Popularização da alta gastronomia
Além de impulsionar a carreira de cozinheiros amadores e profissionais, o impacto do MasterChef se dá pelo conhecimento de gastronomia naturalmente repassado ao público do programa. É isso que destaca o ex-participante Neylano, que se declara, acima de tudo, um fã do reality.
"Eu acredito que o MasterChef tem aberto os olhos das pessoas para gastronomia, mudando a maneira da gente ver a cozinha. Se reparar bem, o 'MasterChef' enriqueceu até o nosso vocabulário, não somente pelo uso da palavra que a gente passou a usar como adjetivação para quem cozinha bem, mas também, dentro da cozinha, com nomenclatura de técnicas que a gente não conhecia antes, como redução, sifão, tudo isso rotineiro para quem é cozinheiro e foram descobertos por nós, telespectadores", pontua o jovem.

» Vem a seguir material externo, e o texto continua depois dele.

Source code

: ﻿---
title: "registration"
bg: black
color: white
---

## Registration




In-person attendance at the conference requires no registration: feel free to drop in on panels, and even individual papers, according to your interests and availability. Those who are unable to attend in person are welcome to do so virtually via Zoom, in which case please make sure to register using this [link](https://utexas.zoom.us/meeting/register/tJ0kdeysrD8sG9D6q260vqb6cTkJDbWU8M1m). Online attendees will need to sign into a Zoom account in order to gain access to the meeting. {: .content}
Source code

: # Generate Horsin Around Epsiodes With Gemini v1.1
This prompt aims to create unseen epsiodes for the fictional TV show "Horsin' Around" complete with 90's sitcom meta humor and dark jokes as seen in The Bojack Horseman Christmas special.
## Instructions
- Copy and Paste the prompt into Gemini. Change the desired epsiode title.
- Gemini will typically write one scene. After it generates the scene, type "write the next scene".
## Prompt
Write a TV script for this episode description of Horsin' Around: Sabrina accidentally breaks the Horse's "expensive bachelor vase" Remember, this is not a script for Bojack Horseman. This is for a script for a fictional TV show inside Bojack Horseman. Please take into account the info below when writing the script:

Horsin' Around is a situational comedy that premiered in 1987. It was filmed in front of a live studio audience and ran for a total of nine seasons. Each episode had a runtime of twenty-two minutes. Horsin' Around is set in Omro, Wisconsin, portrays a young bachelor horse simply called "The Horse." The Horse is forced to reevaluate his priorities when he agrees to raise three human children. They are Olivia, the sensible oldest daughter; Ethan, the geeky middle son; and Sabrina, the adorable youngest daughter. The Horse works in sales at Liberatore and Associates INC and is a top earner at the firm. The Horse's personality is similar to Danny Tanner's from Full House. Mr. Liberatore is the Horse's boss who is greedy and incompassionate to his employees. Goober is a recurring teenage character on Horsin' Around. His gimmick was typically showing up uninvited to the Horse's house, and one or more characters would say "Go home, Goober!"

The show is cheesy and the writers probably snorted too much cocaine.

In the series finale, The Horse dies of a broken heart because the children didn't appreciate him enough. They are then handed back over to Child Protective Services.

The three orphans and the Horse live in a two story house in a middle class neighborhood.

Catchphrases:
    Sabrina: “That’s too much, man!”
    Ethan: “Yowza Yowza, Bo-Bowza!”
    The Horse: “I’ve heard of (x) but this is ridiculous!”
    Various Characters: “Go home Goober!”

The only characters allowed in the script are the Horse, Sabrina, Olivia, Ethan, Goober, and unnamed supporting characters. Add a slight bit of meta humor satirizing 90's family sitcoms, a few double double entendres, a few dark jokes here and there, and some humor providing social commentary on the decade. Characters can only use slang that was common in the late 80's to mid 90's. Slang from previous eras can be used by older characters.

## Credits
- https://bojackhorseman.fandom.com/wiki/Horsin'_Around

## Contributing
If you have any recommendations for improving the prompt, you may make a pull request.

Para a chef profissional Raquel Amaral, o reality "mudou completa e absurdamente" a cultura gastronômica do Brasil. Ela explica que existem vários tipos de cozinha e as gastronomias alta e autoral antes sofriam dificuldade de convencer a população comum de sua importância, realidade transformada pelo MasterChef.
"Até eu já vi ingredientes nesse programa que não conhecia e fui atrás pesquisar. Para a população em geral, descobrir a gastronomia além de sua região é uma realidade que mudou muito, nasceu a vontade de experimentar coisas novas", afirma.
Ela complementa: "Antes, sair para comer em um restaurante era a realidade de só uma parte da população que realmente saía pensando em comer bem. Hoje, a população em geral, mesmo com menos acesso financeiro, começou a ter curiosidade de, às vezes, procurar um restaurante, mesmo que mais barato, mas que tem uma comida diferente. E também passaram a reproduzir os pratos em casa. Todo mundo teve um pouco de acesso ao programa e a alta gastronomia foi mais vista".